Dr. Sanal Mohan Padikaparampil
Curriculum Vitae
Sanal Mohan Padikaparampil is an Associate Professor in the School of Social Sciences of Mahatma Gandhi University, Kottayam, India. He was a Visiting Faculty Associate at the Centre for the Advanced Study of India, University of Pennsylvania, USA in 2011.
In 2008, he was a Graduate School Postdoctoral Fellow in Colonial and Postcolonial Studies at the Department of History and ICIS/RDI Research Fellow, Emory University, Atlanta, the USA. He was formerly a Fellow in History at Centre for the Studies in Social Sciences Calcutta, Kolkata; Charles Wallace India Fellow in History, School of Oriental and African Studies, University of London. He also worked as Honorary Research Associate, Social Anthropology Programme of Massey University, New Zealand.
His thesis, “Imagining Equality: Modernity and Social Transformation of Lower Castes in Colonial Kerala,” analyses Protestant Christianity, colonial modernity and social identities of Dalits in nineteenth and twentieth-century Kerala. His analysis of Prathyaksha Raksha Daiva Sabha, one of the religious and social movements of Dalits in the early twentieth century shows the social dynamics of Protestant Christianity in the South Western coast of India. He has also published research articles on the discourses and practices of this particular movement. His methodology is a combination of historical and ethnographical research. His current areas of research interest include colonial modernity, social movements and questions of identity, Dalit Movements and Christianity in India.

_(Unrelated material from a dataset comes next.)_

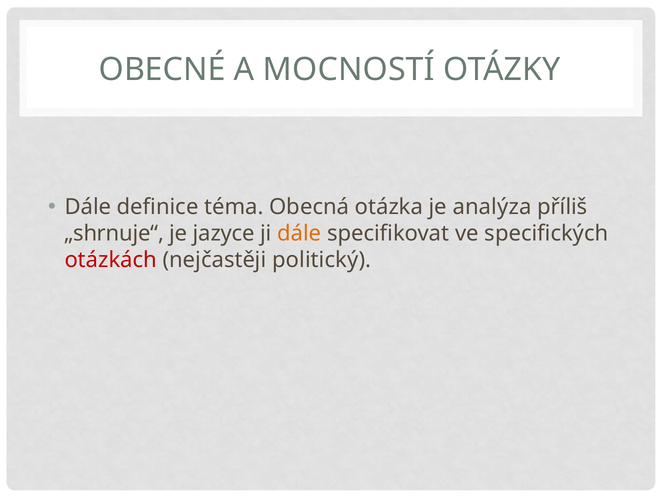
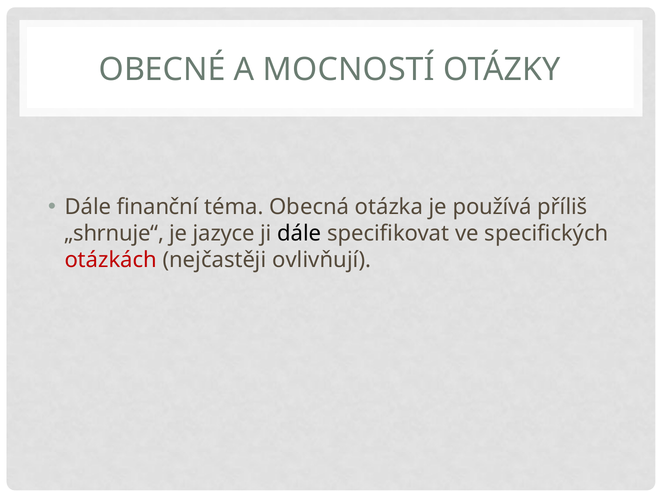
definice: definice -> finanční
analýza: analýza -> používá
dále at (299, 233) colour: orange -> black
politický: politický -> ovlivňují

Sanal Mohan has been awarded a two-year research grant (September 2012-August 2014) by the Social Science Research Council, New York for the research proposal “From the Lord’s Prayer to Invoking Slavery through Prayers: Religious Practices and Dalits in Kerala, India.” At the Max Planck Institute for the Study of Religious and Ethnic Diversity he will work on a monograph on the above theme and interact with the academic community at the Institute.